While Trump ran an unorthodox campaign, pundits and historians will judge his presidency by all of the usual standards: the performance of the economy, leadership on the world stage, navigation in times of crisis, and success in implementing his policy agenda.
And in each of these four categories, Trump has rung up significant success in his first six months in office. Major economic indicators—from GDP growth to inflation and unemployment rates—have improved. The S&P 500 and Dow have gained roughly 9% since Trump took office, while the Nasdaq is up almost 15%.
Trump’s foreign trips and dealings with world leaders have been widely lauded as successful, especially his recent address in Poland. He met his first real crisis—the mass shooting of members of congress and staff on in June—with poise and sober leadership. And he has achieved several policy successes, too, from repealing 14 of President Obama’s signature regulations to winning Senate confirmation of Neil Gorsuch as Supreme Court justice.
But what if we were to judge Trump’s presidency thus far not by traditional metrics, but on his own terms—specifically by his success in upsetting the status quo. In Trump’s own words from his inaugural address, “What truly matters is not which party controls our government, but whether our government is controlled by the people.”
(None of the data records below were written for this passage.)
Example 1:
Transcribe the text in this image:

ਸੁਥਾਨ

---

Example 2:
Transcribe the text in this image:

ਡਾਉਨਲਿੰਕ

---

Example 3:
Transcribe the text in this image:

Right out of the gate, Trump enacted policy reversals in key policy areas. His immigration executive orders—particularly those concerning the enforcement of immigration laws and the temporary travel ban—markedly upset the status quo. Another tectonic shift took place when he pulled out of the Paris climate agreement, reclaiming a little piece of American sovereignty in the process.
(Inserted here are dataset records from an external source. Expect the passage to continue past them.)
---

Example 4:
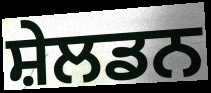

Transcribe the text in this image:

ਸ਼ੇਲਡਨ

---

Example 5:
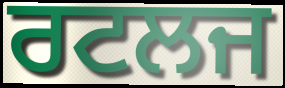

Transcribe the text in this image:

ਰਟਲਜ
One of establishment Washington’s main functions is regulation. The federal bureaucracy has increasingly insinuated itself into the day-to-day lives of Americans for years. Perhaps Trump’s most overlooked achievement is the progress made toward dismantling the administrative state. According to the American Action Fund, his actions have reduced regulatory costs imposed on Americans by $70 billion. Going forward, he has promised to eliminate two regulations for every new one enacted.
Of course, Trump’s Twitter feed upsets official Washington’s apple cart almost every single day, even when no policy issue is involved. The president’s tweets give us a window into his thinking, cutting right to the point and, often, attacking his detractors. His lack of decorum on Twitter can be painful to watch at times, but it offers the American people a totally unprecedented level of transparency about their elected leader. And that’s as anti-establishment as it gets.
Clearly, Washington is a far different place today than it was six months ago. The economy is stronger. The regulatory state is shrinking, not growing. Our international relationships are taking a decidedly different shape. The federal judiciary is taking on a more conservative cast, and our laws are being enforced at the borders.
On top of that, Trump has made some significant progress toward the signature goal that set for himself. Through executive orders and with bold legislative proposals such as his “skinny budget,” Trump is slogging his way through the status quo, working to drain the swamp.
Thomas Binion is the Heritage Foundation’s director of congressional and executive branch relations.